Synthetic Fine Tuning

Inspiration

What our team noticed is that Large Language Models (or LLMs for short) have difficulty with domain-specific questions. However, a problem with making LLMs useful for domain-specific questions is the sheer amount of data that you have to feed in order to fine tune the LLM so that it is accurate. Finding this amount of information in order to train bigger models in this manner not only costs significant manpower but can be environmentally detrimental because training is known to be an energy-intensive process with a staggering carbon footprint. Therefore, we propose a new method of fine-tuning LLMs via a process called Synthetic Tuning in order to vastly improve the efficiency of fine tuning LLMs for domain-specific questions.

What it does

Synthetic tuning works by fine tuning a larger LLM in order to take a small sample dataset and generate synthetic data. The synthetic data generated can then be used to fine tune a smaller LLM. The larger LLM will be known as the synthetic model (SM) and is only trained once using the Together.ai api. The synthetic model is given a use case and a sample dataset which the synthetic model then uses to generate a large amount of synthetic data. The use case will be reused later and will be the purpose of the variable model. The sample data set must be large enough that the synthetic model can learn associations necessary for generating synthetic data. The synthetic data from the SM is then used to fine tune an untuned smaller LLM for the use case specified in synthetic data generation This smaller model will be known as the variable model (VM) and is fine tuned for every new use case.

Challenges we ran into

One of the main challenges that we ran into was diversifying the data that we fed into the synthetic model so that the synthetic model itself would be applicable to a wide range of use cases. One way that we accomplished this was to take in pre-existing data scraped from vast databases available on the web that corresponded to the particular use cases we wanted to test on (Health, Finance, and Consumer Goods).

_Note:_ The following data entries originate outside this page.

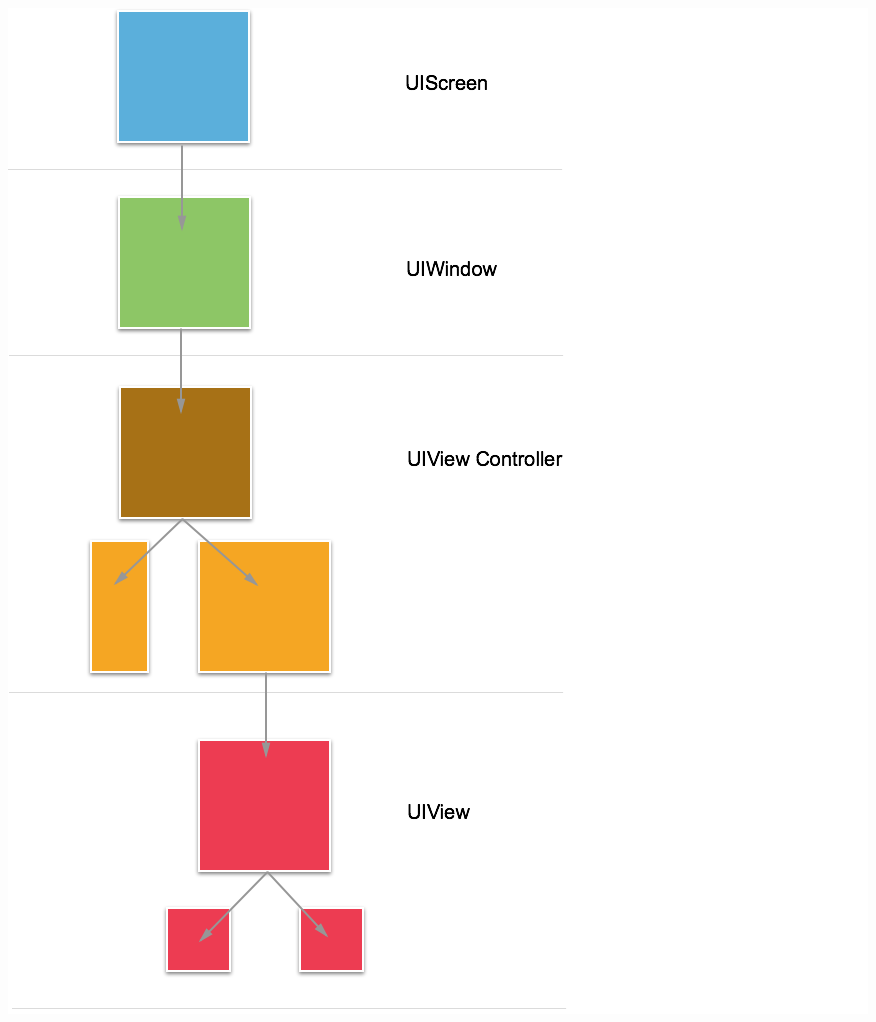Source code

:  [![](unified-storyboards-images/viewhierarchy.png "The Trait Environments hierarchy diagram")](unified-storyboards-images/viewhierarchy.png#lightbox)
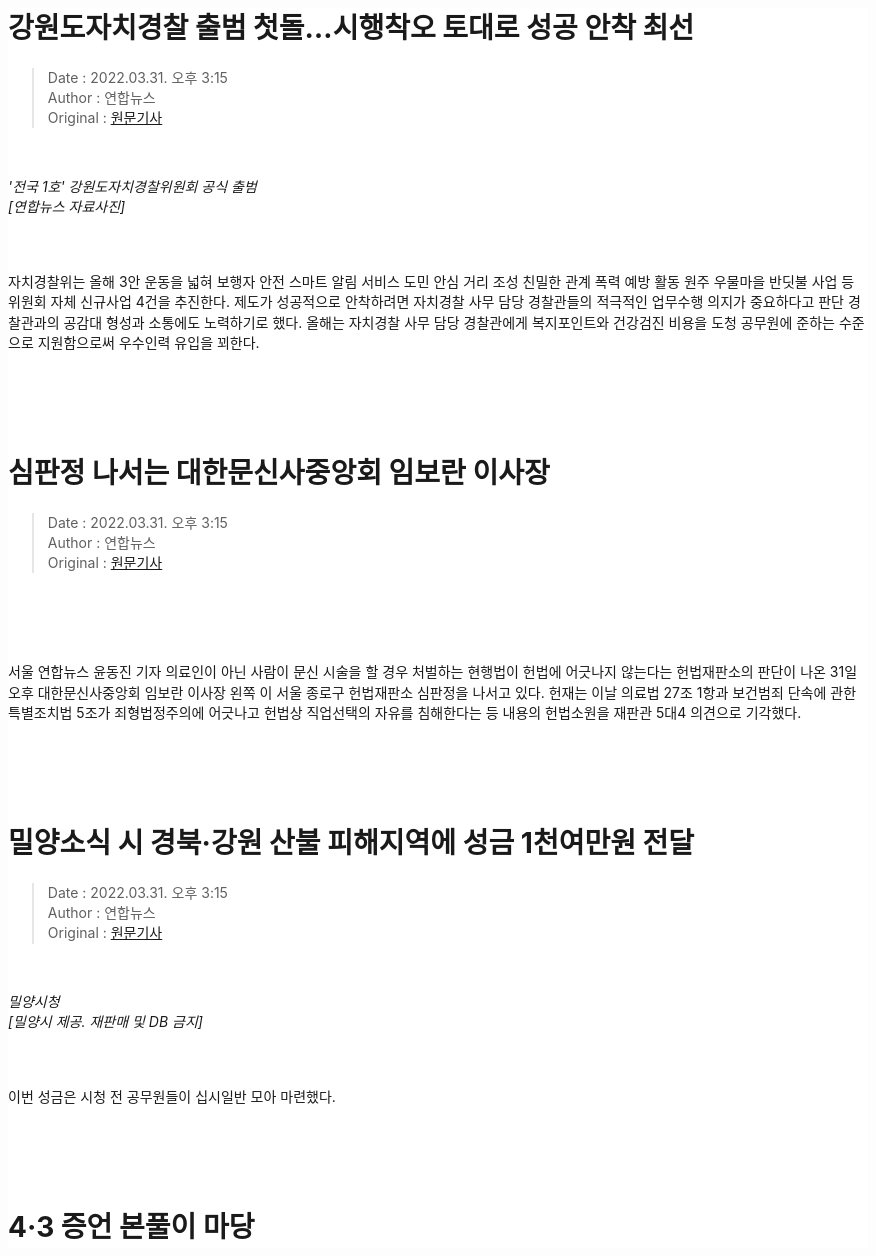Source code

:   
# 강원도자치경찰 출범 첫돌…시행착오 토대로 성공 안착 최선  
  
> Date : 2022.03.31. 오후 3:15  
> Author : 연합뉴스  
> Original : [원문기사](https://news.naver.com/main/read.naver?mode=LSD&mid=sec&sid1=102&oid=001&aid=0013085198)  
<br/>  
  
<img alt="" src="https://imgnews.pstatic.net/image/001/2022/03/31/PYH2021040208470006200_P4_20220331151516112.jpg?type=w647"><em class="img_desc">'전국 1호' 강원도자치경찰위원회 공식 출범<br/>[연합뉴스 자료사진]</em></img>  
<br/><br/>  
  
자치경찰위는 올해 3안 운동을 넓혀 보행자 안전 스마트 알림 서비스 도민 안심 거리 조성 친밀한 관계 폭력 예방 활동 원주 우물마을 반딧불 사업 등 위원회 자체 신규사업 4건을 추진한다.
제도가 성공적으로 안착하려면 자치경찰 사무 담당 경찰관들의 적극적인 업무수행 의지가 중요하다고 판단 경찰관과의 공감대 형성과 소통에도 노력하기로 했다.
올해는 자치경찰 사무 담당 경찰관에게 복지포인트와 건강검진 비용을 도청 공무원에 준하는 수준으로 지원함으로써 우수인력 유입을 꾀한다.  
<br/><br/><br/>  

  
# 심판정 나서는 대한문신사중앙회 임보란 이사장  
  
> Date : 2022.03.31. 오후 3:15  
> Author : 연합뉴스  
> Original : [원문기사](https://news.naver.com/main/read.naver?mode=LSD&mid=sec&sid1=102&oid=001&aid=0013085197)  
<br/>  
  
<img alt="" src="https://imgnews.pstatic.net/image/001/2022/03/31/PYH2022033114550001300_P4_20220331151515501.jpg?type=w647"/>  
<br/><br/>  
  
서울 연합뉴스 윤동진 기자 의료인이 아닌 사람이 문신 시술을 할 경우 처벌하는 현행법이 헌법에 어긋나지 않는다는 헌법재판소의 판단이 나온 31일 오후 대한문신사중앙회 임보란 이사장 왼쪽 이 서울 종로구 헌법재판소 심판정을 나서고 있다. 헌재는 이날 의료법 27조 1항과 보건범죄 단속에 관한 특별조치법 5조가 죄형법정주의에 어긋나고 헌법상 직업선택의 자유를 침해한다는 등 내용의 헌법소원을 재판관 5대4 의견으로 기각했다.  
<br/><br/><br/>  

  
# 밀양소식 시 경북·강원 산불 피해지역에 성금 1천여만원 전달  
  
> Date : 2022.03.31. 오후 3:15  
> Author : 연합뉴스  
> Original : [원문기사](https://news.naver.com/main/read.naver?mode=LSD&mid=sec&sid1=102&oid=001&aid=0013085196)  
<br/>  
  
<img alt="" src="https://imgnews.pstatic.net/image/001/2022/03/31/PCM20210222000159990_P4_20220331151514974.jpg?type=w647"><em class="img_desc">밀양시청<br/>[밀양시 제공. 재판매 및 DB 금지]</em></img>  
<br/><br/>  
  
이번 성금은 시청 전 공무원들이 십시일반 모아 마련했다.  
<br/><br/><br/>  

  
# 4·3 증언 본풀이 마당  
  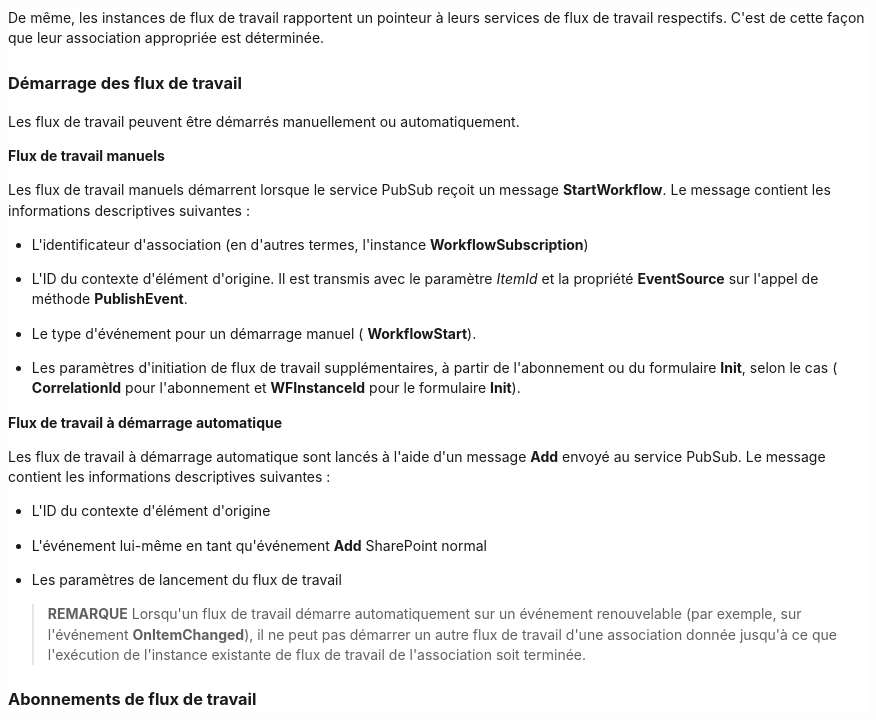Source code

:     
    
De même, les instances de flux de travail rapportent un pointeur à leurs services de flux de travail respectifs. C'est de cette façon que leur association appropriée est déterminée.
  
    
    

### Démarrage des flux de travail

Les flux de travail peuvent être démarrés manuellement ou automatiquement.
  
    
    
 **Flux de travail manuels**
  
    
    
Les flux de travail manuels démarrent lorsque le service PubSub reçoit un message **StartWorkflow**. Le message contient les informations descriptives suivantes :
  
    
    

- L'identificateur d'association (en d'autres termes, l'instance **WorkflowSubscription**)
    
  
- L'ID du contexte d'élément d'origine. Il est transmis avec le paramètre  _ItemId_ et la propriété **EventSource** sur l'appel de méthode **PublishEvent**.
    
  
- Le type d'événement pour un démarrage manuel ( **WorkflowStart**).
    
  
- Les paramètres d'initiation de flux de travail supplémentaires, à partir de l'abonnement ou du formulaire **Init**, selon le cas ( **CorrelationId** pour l'abonnement et **WFInstanceId** pour le formulaire **Init**).
    
  
 **Flux de travail à démarrage automatique**
  
    
    
Les flux de travail à démarrage automatique sont lancés à l'aide d'un message **Add** envoyé au service PubSub. Le message contient les informations descriptives suivantes :
  
    
    

- L'ID du contexte d'élément d'origine
    
  
- L'événement lui-même en tant qu'événement **Add** SharePoint normal
    
  
- Les paramètres de lancement du flux de travail
    
  

> **REMARQUE**
> Lorsqu'un flux de travail démarre automatiquement sur un événement renouvelable (par exemple, sur l'événement **OnItemChanged**), il ne peut pas démarrer un autre flux de travail d'une association donnée jusqu'à ce que l'exécution de l'instance existante de flux de travail de l'association soit terminée. 
  
    
    


### Abonnements de flux de travail

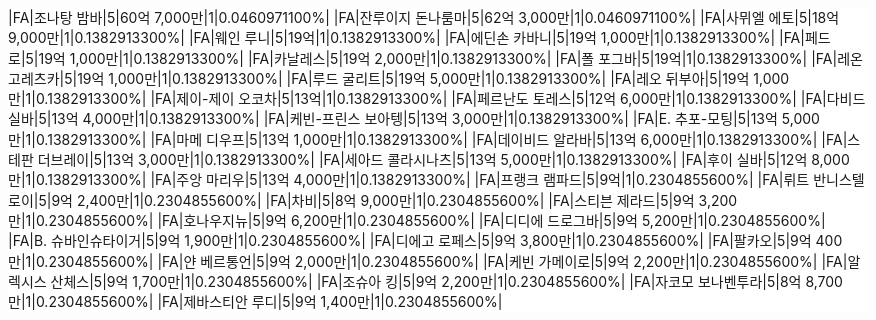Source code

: |FA|조나탕 밤바|5|60억 7,000만|1|0.0460971100%|
|FA|잔루이지 돈나룸마|5|62억 3,000만|1|0.0460971100%|
|FA|사뮈엘 에토|5|18억 9,000만|1|0.1382913300%|
|FA|웨인 루니|5|19억|1|0.1382913300%|
|FA|에딘손 카바니|5|19억 1,000만|1|0.1382913300%|
|FA|페드로|5|19억 1,000만|1|0.1382913300%|
|FA|카날레스|5|19억 2,000만|1|0.1382913300%|
|FA|폴 포그바|5|19억|1|0.1382913300%|
|FA|레온 고레츠카|5|19억 1,000만|1|0.1382913300%|
|FA|루드 굴리트|5|19억 5,000만|1|0.1382913300%|
|FA|레오 뒤부아|5|19억 1,000만|1|0.1382913300%|
|FA|제이-제이 오코차|5|13억|1|0.1382913300%|
|FA|페르난도 토레스|5|12억 6,000만|1|0.1382913300%|
|FA|다비드 실바|5|13억 4,000만|1|0.1382913300%|
|FA|케빈-프린스 보아텡|5|13억 3,000만|1|0.1382913300%|
|FA|E. 추포-모팅|5|13억 5,000만|1|0.1382913300%|
|FA|마메 디우프|5|13억 1,000만|1|0.1382913300%|
|FA|데이비드 알라바|5|13억 6,000만|1|0.1382913300%|
|FA|스테판 더브레이|5|13억 3,000만|1|0.1382913300%|
|FA|세아드 콜라시나츠|5|13억 5,000만|1|0.1382913300%|
|FA|후이 실바|5|12억 8,000만|1|0.1382913300%|
|FA|주앙 마리우|5|13억 4,000만|1|0.1382913300%|
|FA|프랭크 램파드|5|9억|1|0.2304855600%|
|FA|뤼트 반니스텔로이|5|9억 2,400만|1|0.2304855600%|
|FA|차비|5|8억 9,000만|1|0.2304855600%|
|FA|스티븐 제라드|5|9억 3,200만|1|0.2304855600%|
|FA|호나우지뉴|5|9억 6,200만|1|0.2304855600%|
|FA|디디에 드로그바|5|9억 5,200만|1|0.2304855600%|
|FA|B. 슈바인슈타이거|5|9억 1,900만|1|0.2304855600%|
|FA|디에고 로페스|5|9억 3,800만|1|0.2304855600%|
|FA|팔카오|5|9억 400만|1|0.2304855600%|
|FA|얀 베르통언|5|9억 2,000만|1|0.2304855600%|
|FA|케빈 가메이로|5|9억 2,200만|1|0.2304855600%|
|FA|알렉시스 산체스|5|9억 1,700만|1|0.2304855600%|
|FA|조슈아 킹|5|9억 2,200만|1|0.2304855600%|
|FA|자코모 보나벤투라|5|8억 8,700만|1|0.2304855600%|
|FA|제바스티안 루디|5|9억 1,400만|1|0.2304855600%|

Accomplishments that we're proud of

One thing that we are proud of is that we were able to effectively fine tune Llama 7b to synthesize data for subsequent fine tuning. We were also able to identity at least 3 use cases that our algorithm would be useful for which involve medical, financial, and product data. Some of the next steps in order to improve our algorithm is to create a more powerful synthetic model and improve the tuning data which is passed to each of the variable models.